Debate (on motion by Mr Humphries) adjourned.

RATES AND LAND TAX (AMENDMENT) BILL 1993

Debate resumed from 15 June 1993, on motion by Ms Follett:

That this Bill be agreed to in principle.

MR KAINE (3.45): The Bill presented by the Treasurer the day before yesterday is in fact a simple one. It merely amends the Rates and Land Tax Act 1926 to determine the levels of general rates to be levied on residential, commercial and rural properties for 1993-94; and it varies the basis for the levying of land tax for that same year - something that I presume you can expect to see every year while we are trying to balance our budget in the ACT. Along with that Bill, the Treasurer announced a few other increases in fees and charges, but of course she has not by any means announced all of the increases that the Government intends to put into place over the next year. I am sure that we will hear about the rest of them later. Of course, the question arises: How much later?

The changes proposed by the Treasurer, in themselves, are perhaps somewhat innocuous, although they reflect the sheer panic being experienced by the Government in dealing with their budget for 1993-94. In hard economic times, with high levels of unemployment, reducing retail turnover, stagnant car sales statistics, high levels of business failure and personal bankruptcy, we might have expected that the Government would restrict increases in rates and land taxes to the absolute minimum. Yet, with the CPI at around 2 per cent, the rates on residential properties are to increase by 8.7 per cent on average; and land tax, as it relates to commercial properties, is to increase by 50 per cent - from one to 1.5 per cent - on those properties you consider as residential properties.
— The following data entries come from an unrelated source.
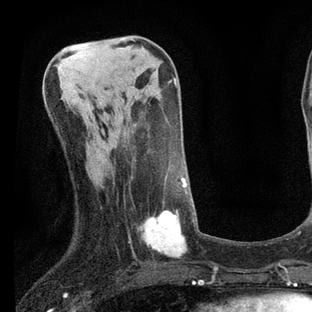
Breast MRI, one axial slice. Position 28 of 80 along the scan axis. Cropped to one breast. Dynamic contrast-enhanced series, time point 2 of 7 at this slice position (early post-contrast). 3 T. TE 2.2 ms, TR 5.4 ms. 2 mm slice thickness. 312 × 312 image matrix, field of view 183 × 183 mm. Female patient.
Annotated regions visible in this slice (semi-automatic segmentation, software-assisted and operator-edited):
- enhancing-tissue mask used for the functional tumour volume (all voxels passing the contrast-enhancement thresholds inside the analysis volume; usually the tumour): bounding box (x1, y1, x2, y2) in pixels: (128, 176, 197, 258)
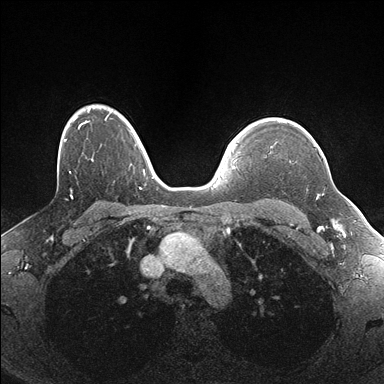
Breast MRI (dynamic contrast-enhanced), one axial slice; position 128 of 176 along the scan axis; dynamic contrast-enhanced series, time point 2 of 7 at this slice position (early post-contrast); 1.5 T; TE 1.5 ms, TR 4.1 ms; 384 × 384 image matrix, field of view 320 × 320 mm. Female patient.
Structures marked on this image (semi-automatic segmentation, software-assisted and operator-edited):
- enhancing-tissue mask used for the functional tumour volume (all voxels passing the contrast-enhancement thresholds inside the analysis volume; usually the tumour): box from (x=279, y=122) to (x=323, y=195) px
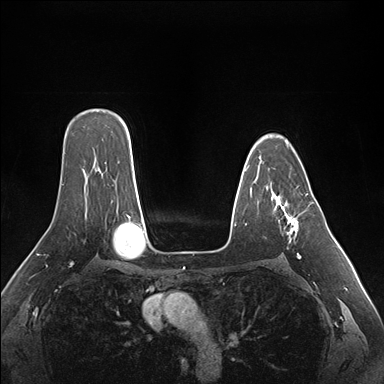
Breast MRI (dynamic contrast-enhanced), one axial slice. Slice 116 of 176 in the series (ordered by position). Dynamic contrast-enhanced series, time point 2 of 7 at this slice position (early post-contrast). 1.5 T. TE 1.5 ms, TR 4.1 ms. 1.1 mm slice thickness. 384 × 384 image matrix, field of view 360 × 360 mm. Female patient.
Annotated regions visible in this slice (semi-automatic segmentation, software-assisted and operator-edited):
- enhancing-tissue mask used for the functional tumour volume (all voxels passing the contrast-enhancement thresholds inside the analysis volume; usually the tumour): bounding box <261,161,308,259> (left, top, right, bottom; pixels)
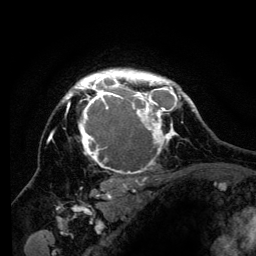
Breast MRI (dynamic contrast-enhanced), one axial slice. Slice 100 of 134 in the series (ordered by position). Cropped to one breast. Dynamic contrast-enhanced series, time point 2 of 6 at this slice position (early post-contrast). 3 T. TE 4.2 ms, TR 8 ms. 1.2 mm slice thickness. 256 × 256 image matrix, field of view 170 × 170 mm. Female patient.
Annotated regions visible in this slice (semi-automatically segmented with operator editing):
- enhancing-tissue mask used for the functional tumour volume (all voxels passing the contrast-enhancement thresholds inside the analysis volume; usually the tumour): box from (x=51, y=69) to (x=194, y=200) px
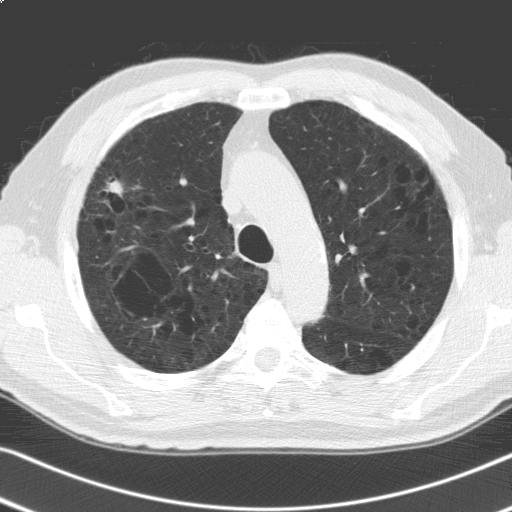
Low-dose screening chest CT, axial slice, second screening round (one year after baseline), lung window (W 1500 / L -600 HU), standard (soft-tissue) reconstruction kernel (C), slice 42 of 168 in the series. Male participant, aged 69 years at enrolment.
Expert reader's lesion annotation, box from (x=85, y=167) to (x=132, y=213) px. The screening reader recorded 6 non-calcified nodules or masses ≥4 mm on this exam; which of them this box marks is not recorded. Participant outcome: lung cancer diagnosed 91 days after this screen — adenosquamous carcinoma, right upper lobe, poorly differentiated (G3), stage IV (AJCC 6th edition), 30 mm at pathology.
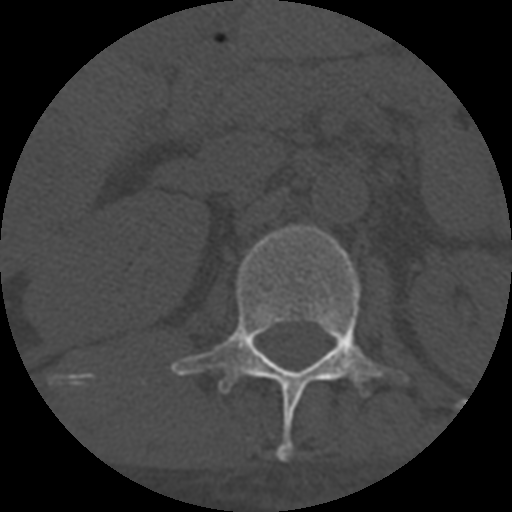
CT including the spine, one axial slice. Position 287 of 708 along the scan axis. Reconstruction kernel STANDARD. 120 kVp. One of 3 acquisitions stored at this slice position. Bone window (W 1800 / L 400 HU). 512 × 512 image matrix, field of view 160 × 160 mm. Patient age 55 years. From the clinical record (not read from this slice): primary cancer: colon; vertebrae with lytic lesions (as recorded): T12, L1, L5.
Annotated regions visible in this slice (semi-automatically segmented with operator editing):
- L1 vertebra: bounding box [x1, y1, x2, y2] px = [171, 226, 408, 461]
Ms Follett: Ninety-three per cent are under $100,000.

MR KAINE: Yes, that is a 50 per cent increase. The media and others have already made some comment about some of these charges. People bearing the burden of these additional imposts will, I guess, make their own judgments about their fairness and the social justice inherent in them. One has to assume that the Government is clearly desperately searching for every possible dollar that it can rake up, irrespective of whether it is justified, whether it is fair or whether it is socially just. I am sure that my colleagues here, in their comments in this debate, will speak further about that.